This book is a 'post-modernist' contribution to the debate about unemployment. It starts from the facts that the present economic system prevents full employment, and that the working class as a whole is becoming surplus to requirements. There are now 18 million unemployed people in the EU alone. It is increasingly a world in which workers have no place at all, especially our young people. An OECD Jobs Study openly recommended raising unemployment to cut wages. The World Bank openly recommended cutting benefits to force workers into low-paid jobs, and said that "wage cuts and redundancies [are] essential."
Unfortunately, Ms Forrester argues that we must accept ever-growing unemployment. Instead of working out ways to end mass unemployment, she proposes, in characteristic post-modernist style, to end the 'culture' of employment. She writes that our terms of work and unemployment 'created such reality', so if we stop using the terms, we change the reality! She calls for "organising society starting precisely from the absence of work." According to her, unemployed people do not need work; they need instead to free themselves from the very idea of work.
She seems unaware of the paradox that she has produced a book - which is work - calling for everyone to recognise the end of work! Not surprisingly, she never mentions the words 'manufacturing' or industry': the idea that things are made and need making never seems to strike her.

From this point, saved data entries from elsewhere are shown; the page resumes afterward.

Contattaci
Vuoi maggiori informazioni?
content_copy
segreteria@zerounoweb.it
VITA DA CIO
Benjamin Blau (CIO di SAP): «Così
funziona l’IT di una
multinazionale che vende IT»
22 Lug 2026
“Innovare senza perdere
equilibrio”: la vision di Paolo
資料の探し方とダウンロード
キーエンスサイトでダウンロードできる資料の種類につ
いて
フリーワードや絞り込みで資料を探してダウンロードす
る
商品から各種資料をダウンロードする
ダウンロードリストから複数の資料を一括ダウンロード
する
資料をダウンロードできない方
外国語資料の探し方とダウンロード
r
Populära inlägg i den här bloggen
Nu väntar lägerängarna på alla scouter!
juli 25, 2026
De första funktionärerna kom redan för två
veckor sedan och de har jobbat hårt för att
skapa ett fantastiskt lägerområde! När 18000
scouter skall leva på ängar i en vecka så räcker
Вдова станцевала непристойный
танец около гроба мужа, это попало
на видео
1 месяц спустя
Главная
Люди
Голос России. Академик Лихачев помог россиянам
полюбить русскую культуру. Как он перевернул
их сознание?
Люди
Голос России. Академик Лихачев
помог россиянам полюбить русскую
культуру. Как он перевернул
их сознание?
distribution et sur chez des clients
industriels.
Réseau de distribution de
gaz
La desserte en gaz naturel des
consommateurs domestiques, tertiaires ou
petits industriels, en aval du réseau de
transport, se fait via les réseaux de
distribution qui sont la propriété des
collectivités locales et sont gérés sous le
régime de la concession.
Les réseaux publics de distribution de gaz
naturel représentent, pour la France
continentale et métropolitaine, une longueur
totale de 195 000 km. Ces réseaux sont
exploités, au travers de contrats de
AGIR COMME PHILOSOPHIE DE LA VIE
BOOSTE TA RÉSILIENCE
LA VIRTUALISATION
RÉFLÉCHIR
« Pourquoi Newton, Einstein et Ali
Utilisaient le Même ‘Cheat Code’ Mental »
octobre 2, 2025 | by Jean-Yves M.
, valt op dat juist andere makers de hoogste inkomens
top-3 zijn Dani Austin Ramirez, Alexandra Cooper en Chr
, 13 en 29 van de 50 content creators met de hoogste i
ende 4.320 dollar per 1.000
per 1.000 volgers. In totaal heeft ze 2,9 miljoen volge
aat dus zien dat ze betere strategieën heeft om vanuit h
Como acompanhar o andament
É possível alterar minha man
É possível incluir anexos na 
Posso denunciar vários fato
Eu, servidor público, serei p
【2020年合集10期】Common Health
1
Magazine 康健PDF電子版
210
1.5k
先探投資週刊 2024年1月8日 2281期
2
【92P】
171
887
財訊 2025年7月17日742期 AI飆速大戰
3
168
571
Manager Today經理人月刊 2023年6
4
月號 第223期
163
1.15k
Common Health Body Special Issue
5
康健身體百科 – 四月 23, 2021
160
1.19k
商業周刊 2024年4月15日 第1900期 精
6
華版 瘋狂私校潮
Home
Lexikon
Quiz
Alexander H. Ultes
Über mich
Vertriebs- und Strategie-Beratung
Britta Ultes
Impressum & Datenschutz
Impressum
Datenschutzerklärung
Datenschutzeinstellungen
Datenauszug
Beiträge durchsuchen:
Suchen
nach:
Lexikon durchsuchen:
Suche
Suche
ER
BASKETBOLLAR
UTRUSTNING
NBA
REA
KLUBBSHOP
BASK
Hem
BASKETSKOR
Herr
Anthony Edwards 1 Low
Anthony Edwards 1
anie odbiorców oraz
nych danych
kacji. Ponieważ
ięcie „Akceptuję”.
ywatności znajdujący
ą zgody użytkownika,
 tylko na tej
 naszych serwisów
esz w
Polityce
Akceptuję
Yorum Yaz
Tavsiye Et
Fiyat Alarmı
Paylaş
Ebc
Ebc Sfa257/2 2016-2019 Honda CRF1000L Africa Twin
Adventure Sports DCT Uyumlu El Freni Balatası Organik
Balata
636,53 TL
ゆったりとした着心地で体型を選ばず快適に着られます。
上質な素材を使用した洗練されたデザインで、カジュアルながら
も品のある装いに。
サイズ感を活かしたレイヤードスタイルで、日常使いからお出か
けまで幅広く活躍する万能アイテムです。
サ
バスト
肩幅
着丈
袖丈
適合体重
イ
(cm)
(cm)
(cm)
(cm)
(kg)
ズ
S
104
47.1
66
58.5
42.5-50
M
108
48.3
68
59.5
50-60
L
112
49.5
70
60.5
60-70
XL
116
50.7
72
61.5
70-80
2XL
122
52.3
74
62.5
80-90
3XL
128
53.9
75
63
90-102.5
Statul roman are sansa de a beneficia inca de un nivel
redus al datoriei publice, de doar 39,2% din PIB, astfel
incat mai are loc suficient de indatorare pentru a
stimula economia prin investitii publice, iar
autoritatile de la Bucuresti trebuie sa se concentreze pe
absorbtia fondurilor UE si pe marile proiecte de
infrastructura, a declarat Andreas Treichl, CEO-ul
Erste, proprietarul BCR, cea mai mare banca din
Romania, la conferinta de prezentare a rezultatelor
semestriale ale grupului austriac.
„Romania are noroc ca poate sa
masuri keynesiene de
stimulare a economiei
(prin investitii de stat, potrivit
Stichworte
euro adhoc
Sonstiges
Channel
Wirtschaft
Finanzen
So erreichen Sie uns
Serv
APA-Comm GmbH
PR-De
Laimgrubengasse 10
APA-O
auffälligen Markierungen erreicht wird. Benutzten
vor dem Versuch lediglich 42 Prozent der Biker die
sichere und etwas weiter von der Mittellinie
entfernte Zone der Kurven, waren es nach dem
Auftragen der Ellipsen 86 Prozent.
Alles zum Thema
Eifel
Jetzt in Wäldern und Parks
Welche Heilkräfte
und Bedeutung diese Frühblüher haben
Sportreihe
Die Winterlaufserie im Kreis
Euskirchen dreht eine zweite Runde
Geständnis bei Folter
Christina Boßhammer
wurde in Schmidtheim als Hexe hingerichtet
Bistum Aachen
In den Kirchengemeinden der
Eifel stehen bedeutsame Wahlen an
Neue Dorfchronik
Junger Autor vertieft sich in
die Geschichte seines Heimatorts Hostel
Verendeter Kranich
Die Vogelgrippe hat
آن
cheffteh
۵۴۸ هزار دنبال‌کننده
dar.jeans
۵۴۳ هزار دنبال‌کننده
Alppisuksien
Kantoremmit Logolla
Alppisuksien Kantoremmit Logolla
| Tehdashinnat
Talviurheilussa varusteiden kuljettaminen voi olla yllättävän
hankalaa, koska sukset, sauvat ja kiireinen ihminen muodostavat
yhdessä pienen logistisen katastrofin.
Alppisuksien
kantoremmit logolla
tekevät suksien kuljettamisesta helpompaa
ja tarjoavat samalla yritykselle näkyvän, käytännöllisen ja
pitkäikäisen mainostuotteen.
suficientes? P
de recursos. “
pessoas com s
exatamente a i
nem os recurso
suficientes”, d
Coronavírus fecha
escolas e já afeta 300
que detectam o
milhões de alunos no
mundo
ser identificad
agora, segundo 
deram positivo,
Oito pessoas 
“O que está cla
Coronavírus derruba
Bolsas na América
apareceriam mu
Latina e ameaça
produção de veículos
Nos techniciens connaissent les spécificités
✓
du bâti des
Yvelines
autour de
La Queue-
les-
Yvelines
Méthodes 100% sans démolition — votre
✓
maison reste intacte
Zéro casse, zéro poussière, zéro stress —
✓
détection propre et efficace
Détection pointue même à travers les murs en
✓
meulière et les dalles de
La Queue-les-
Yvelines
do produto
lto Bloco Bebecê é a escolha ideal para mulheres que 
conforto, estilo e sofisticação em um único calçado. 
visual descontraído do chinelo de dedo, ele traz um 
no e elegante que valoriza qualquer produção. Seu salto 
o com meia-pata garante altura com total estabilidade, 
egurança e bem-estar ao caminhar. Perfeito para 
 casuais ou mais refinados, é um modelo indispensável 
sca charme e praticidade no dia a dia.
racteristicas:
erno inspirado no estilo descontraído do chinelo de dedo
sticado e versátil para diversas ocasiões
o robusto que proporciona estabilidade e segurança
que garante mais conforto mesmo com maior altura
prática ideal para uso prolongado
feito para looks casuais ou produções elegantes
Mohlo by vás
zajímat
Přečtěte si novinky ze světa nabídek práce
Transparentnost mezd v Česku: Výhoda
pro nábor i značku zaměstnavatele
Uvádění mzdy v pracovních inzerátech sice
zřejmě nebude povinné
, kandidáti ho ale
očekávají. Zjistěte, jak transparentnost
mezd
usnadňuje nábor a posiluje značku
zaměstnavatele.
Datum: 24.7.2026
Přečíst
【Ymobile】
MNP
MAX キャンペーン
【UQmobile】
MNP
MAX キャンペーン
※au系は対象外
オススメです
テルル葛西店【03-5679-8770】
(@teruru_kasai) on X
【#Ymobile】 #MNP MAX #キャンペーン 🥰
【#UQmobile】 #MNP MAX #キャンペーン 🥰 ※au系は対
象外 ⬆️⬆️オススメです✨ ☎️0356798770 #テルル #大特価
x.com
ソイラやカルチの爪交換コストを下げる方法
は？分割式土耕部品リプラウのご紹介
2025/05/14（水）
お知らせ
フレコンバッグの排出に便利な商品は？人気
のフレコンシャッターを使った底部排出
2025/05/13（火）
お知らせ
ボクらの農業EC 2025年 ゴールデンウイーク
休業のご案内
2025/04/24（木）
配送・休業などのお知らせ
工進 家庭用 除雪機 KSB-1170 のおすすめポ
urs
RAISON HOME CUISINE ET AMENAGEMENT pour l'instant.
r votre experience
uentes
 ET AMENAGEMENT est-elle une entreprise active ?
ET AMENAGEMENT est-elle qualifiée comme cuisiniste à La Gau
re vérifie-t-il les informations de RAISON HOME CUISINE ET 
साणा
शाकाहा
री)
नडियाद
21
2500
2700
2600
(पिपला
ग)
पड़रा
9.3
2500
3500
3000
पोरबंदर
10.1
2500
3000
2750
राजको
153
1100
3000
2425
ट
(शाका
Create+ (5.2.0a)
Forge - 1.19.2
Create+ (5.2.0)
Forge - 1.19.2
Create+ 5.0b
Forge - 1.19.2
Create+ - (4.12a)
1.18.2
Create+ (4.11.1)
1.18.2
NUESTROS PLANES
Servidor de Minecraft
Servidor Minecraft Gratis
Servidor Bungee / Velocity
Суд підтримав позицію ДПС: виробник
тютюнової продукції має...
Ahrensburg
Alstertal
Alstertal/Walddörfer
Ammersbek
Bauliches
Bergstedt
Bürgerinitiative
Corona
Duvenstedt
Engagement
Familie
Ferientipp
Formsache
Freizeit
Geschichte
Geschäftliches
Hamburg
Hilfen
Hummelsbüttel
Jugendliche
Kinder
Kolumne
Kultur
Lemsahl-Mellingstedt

But of course there is an alternative. We can change our ideology to change the world. Workers do have the right to work; we must organise to reclaim that right. We need to rebuild our industry, in order to rebuild our society. Work needs to be done: improving the environment and our transport services, building homes, schools and hospitals, developing education and culture. How can society survive without work? Jobs need doing, and people need to work. So let's put the two together!